● Try it: In the items below, copy out the lines from the line with "Publié le 16/11/2011 à 13:15" to the line with "ont séduit le grand public", changing "Communiqué de presse" to "Note d'information" and keeping everything else the same. Give only those lines.
⟨
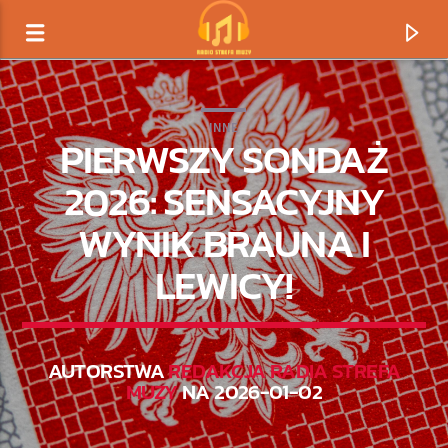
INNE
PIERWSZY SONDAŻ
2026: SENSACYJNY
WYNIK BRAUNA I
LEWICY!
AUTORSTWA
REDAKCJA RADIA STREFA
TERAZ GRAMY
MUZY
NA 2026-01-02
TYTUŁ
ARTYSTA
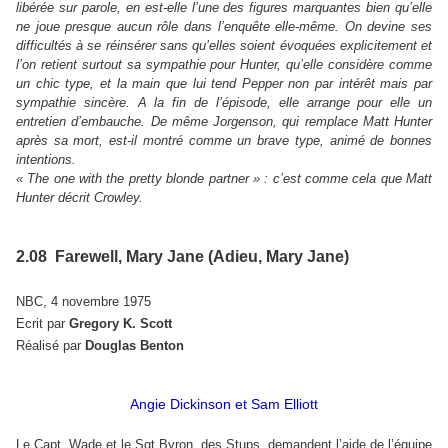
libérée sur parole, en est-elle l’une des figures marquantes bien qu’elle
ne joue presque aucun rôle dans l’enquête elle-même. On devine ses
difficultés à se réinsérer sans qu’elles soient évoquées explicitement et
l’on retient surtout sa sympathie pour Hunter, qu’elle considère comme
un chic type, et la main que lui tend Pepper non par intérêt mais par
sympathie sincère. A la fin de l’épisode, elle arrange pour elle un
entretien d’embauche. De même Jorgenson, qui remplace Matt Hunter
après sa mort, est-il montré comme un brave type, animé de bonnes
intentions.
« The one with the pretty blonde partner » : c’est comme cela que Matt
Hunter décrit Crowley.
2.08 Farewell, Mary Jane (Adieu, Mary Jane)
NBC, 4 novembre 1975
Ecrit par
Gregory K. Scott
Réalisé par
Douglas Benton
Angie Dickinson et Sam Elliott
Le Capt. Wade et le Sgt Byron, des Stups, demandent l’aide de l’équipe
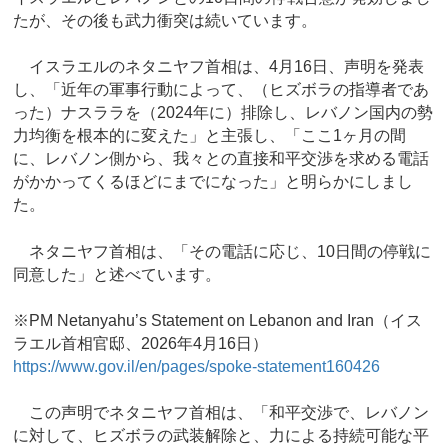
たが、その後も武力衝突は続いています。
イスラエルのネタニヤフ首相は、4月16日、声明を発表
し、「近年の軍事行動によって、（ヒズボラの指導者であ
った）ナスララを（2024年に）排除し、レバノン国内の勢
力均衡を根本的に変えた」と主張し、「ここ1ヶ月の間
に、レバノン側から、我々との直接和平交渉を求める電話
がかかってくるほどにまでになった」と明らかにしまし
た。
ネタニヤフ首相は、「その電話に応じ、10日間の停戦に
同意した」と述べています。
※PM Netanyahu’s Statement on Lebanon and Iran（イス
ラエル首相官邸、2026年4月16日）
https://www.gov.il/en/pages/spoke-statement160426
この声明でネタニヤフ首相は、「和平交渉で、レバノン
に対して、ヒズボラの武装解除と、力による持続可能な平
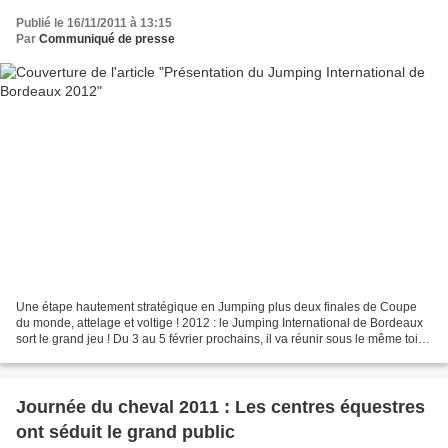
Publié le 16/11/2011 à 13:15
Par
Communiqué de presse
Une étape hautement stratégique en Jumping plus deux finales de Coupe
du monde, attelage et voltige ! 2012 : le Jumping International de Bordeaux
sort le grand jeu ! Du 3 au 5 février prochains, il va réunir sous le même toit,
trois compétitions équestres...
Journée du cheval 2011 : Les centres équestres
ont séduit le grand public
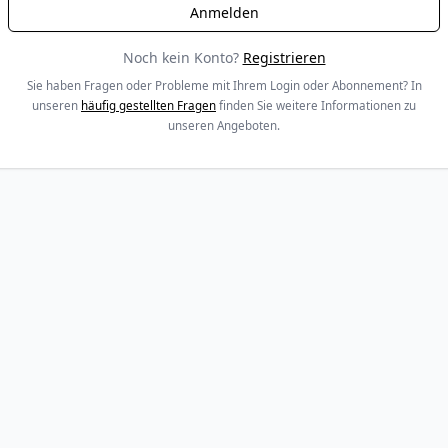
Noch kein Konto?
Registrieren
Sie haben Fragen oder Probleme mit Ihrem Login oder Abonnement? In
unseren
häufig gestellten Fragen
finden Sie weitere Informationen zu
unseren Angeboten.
⟩
⟨
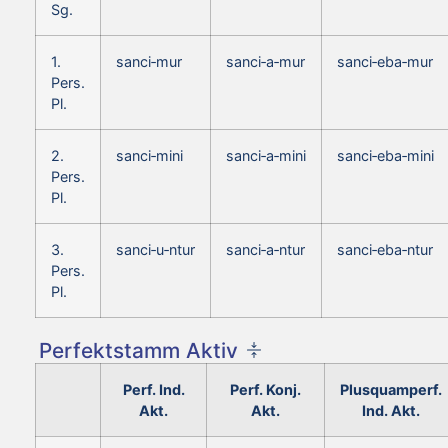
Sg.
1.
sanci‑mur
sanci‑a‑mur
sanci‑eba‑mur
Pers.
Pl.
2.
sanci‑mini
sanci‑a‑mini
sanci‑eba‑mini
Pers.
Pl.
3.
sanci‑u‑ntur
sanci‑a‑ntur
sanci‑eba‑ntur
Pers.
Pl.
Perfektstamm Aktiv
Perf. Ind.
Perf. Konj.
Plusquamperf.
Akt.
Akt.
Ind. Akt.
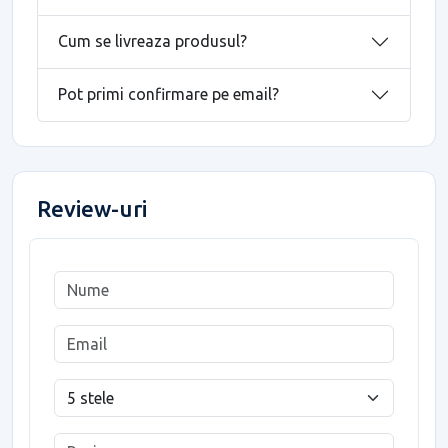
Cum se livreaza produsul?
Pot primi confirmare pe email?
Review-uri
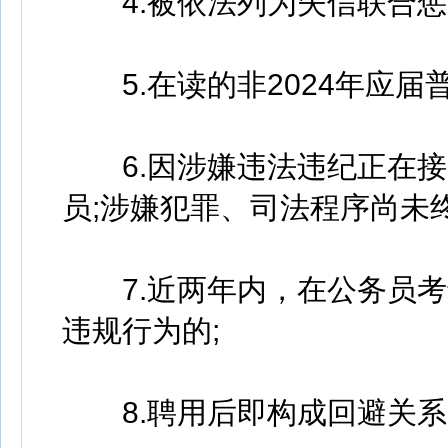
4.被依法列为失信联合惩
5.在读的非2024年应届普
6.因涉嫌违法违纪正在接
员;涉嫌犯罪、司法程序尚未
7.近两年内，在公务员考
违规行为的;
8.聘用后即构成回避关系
⟩
● Result of this task:
Publié le 16/11/2011 à 13:15
Par
Note d'information
Une étape hautement stratégique en Jumping plus deux finales de Coupe
du monde, attelage et voltige ! 2012 : le Jumping International de Bordeaux
sort le grand jeu ! Du 3 au 5 février prochains, il va réunir sous le même toit,
trois compétitions équestres...
Journée du cheval 2011 : Les centres équestres
ont séduit le grand public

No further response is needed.